As is usually the case when a black teen is killed in a high-profile case, particularly when the alleged killer is non-black, folks descend on the social networking sites of the deceased, searching for incriminating status updates or pictures to justify the homicide. It saddens me that some commenters on the Huffington Post and the Orlando Sentinel are portraying Trayvon as a thug or suggesting that the young man isn’t as innocent as he seems. In the case of Jamiel Shaw, I remember several bloggers pointing to photos on Jamiel’s MySpace page as evidence that he was a member of the Bloods and therefore just another victim of gang violence. Yet, a police official stated that Jamiel had no gang affiliation. Trayvon’s parents maintain that he was a good kid who dreamed of becoming an aviation mechanic. So what if he wore hoodies or spoke slang or postured in pictures on social networking sites or walked slowly in the rain with his hands in his pockets? None of these behaviors warrants deadly force, unless of course, you live in a society that criminalizes black male bodies and views any gesture, no matter how innocent, as threatening.

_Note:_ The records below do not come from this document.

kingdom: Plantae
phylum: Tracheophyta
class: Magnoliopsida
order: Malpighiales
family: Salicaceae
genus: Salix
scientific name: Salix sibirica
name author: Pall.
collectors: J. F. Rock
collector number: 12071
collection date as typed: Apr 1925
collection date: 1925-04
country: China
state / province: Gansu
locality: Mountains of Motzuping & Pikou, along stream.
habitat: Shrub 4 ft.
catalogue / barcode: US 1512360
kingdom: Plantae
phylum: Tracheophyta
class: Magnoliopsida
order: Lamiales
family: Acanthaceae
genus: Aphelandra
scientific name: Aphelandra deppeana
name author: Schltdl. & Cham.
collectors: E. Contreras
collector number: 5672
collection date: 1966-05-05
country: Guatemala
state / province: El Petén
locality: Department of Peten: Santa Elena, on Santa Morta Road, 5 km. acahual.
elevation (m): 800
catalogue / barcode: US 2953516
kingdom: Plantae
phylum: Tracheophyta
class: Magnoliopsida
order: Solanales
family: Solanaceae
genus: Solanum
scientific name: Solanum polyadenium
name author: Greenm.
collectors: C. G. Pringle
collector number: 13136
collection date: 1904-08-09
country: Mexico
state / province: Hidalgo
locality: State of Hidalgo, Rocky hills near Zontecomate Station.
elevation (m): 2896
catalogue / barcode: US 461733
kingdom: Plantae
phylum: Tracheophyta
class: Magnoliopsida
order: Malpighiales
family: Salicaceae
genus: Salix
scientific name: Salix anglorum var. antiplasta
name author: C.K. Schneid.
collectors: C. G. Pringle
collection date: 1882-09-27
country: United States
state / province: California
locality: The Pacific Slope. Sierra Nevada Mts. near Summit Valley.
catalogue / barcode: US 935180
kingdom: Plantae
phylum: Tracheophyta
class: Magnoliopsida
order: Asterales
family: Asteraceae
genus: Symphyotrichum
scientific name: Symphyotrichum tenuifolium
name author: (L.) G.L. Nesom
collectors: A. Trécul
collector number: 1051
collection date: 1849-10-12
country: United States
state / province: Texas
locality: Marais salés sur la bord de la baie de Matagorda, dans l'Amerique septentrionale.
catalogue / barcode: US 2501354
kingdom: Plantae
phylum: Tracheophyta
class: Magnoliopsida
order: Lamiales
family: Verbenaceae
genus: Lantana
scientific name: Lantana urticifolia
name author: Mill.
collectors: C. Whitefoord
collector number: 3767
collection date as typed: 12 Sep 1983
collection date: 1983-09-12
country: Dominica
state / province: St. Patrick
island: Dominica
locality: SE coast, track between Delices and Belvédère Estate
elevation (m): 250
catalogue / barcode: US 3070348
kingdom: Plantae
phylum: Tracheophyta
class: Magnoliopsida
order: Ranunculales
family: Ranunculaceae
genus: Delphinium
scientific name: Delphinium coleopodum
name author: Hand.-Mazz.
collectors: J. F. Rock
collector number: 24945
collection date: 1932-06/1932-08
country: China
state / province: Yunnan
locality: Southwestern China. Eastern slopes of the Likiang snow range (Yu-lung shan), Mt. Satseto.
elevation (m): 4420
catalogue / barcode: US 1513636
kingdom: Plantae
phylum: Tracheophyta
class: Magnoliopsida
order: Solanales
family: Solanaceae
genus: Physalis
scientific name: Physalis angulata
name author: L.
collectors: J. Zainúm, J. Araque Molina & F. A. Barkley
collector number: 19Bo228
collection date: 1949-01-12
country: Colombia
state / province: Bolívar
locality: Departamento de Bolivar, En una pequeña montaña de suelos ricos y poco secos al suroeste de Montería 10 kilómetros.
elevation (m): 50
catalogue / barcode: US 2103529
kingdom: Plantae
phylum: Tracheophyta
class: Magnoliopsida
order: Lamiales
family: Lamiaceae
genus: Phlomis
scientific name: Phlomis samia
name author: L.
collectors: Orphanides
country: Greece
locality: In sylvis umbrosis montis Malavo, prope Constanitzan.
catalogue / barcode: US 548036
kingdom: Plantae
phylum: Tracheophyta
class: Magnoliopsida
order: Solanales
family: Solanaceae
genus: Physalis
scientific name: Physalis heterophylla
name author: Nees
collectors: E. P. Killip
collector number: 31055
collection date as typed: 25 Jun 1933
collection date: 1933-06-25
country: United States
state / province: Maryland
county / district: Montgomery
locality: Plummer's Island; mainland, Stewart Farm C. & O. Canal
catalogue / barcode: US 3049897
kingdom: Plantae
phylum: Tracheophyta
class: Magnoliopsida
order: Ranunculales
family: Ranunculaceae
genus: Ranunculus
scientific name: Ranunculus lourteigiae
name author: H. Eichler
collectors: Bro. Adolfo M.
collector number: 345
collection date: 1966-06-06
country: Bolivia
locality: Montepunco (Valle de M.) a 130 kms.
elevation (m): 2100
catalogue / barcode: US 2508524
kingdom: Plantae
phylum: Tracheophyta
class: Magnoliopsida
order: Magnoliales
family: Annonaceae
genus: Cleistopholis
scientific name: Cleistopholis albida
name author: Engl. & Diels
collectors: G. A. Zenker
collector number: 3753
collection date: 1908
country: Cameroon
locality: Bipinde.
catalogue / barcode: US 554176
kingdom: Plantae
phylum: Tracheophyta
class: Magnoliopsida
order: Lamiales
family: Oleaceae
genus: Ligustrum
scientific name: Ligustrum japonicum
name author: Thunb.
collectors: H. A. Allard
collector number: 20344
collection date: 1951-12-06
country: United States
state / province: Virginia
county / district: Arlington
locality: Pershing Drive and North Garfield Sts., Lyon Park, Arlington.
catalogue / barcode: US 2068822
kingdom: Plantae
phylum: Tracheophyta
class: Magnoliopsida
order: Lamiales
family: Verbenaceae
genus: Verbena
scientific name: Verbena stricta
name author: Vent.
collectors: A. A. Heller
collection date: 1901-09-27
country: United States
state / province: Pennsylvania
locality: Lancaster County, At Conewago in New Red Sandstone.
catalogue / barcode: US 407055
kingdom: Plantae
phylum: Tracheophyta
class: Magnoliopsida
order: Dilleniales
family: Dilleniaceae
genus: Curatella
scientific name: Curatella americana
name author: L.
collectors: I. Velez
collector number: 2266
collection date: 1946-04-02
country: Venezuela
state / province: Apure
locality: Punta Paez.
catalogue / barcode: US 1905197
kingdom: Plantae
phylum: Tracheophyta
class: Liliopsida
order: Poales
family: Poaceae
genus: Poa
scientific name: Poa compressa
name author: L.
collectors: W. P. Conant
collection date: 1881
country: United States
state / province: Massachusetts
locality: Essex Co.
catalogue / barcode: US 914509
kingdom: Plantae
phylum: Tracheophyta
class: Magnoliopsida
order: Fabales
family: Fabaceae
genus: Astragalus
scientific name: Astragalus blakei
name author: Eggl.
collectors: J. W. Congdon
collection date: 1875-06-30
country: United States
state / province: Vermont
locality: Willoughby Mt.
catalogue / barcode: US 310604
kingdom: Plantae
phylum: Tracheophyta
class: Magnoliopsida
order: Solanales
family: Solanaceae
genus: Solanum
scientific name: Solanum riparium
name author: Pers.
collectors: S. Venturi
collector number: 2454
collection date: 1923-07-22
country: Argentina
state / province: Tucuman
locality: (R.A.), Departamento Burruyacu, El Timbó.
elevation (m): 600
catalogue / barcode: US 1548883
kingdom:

The death of these two young men has deeply affected me, often to the point of tears. As I did with Jamiel, I scan the newspapers and blogs every day trying to learn new details of Trayvon’s shooting and searching for ways to get involved. I’ve signed petitions and contacted the Sanford mayor, city manager and police chief in an attempt to help bring his family justice. Nothing I do or anyone does can bring back their beloved son, can make them unhear the 911 tapes from that tragic night. I don’t know how fruitful the pushback against George Zimmerman and the Sanford Police Department will be, but I will continue to fight. I will remember Jamiel and Trayvon as brave young men who had a right to dream, to walk the streets in the rain. I refuse to let hope be sealed up in a baby blue casket and laid to rest.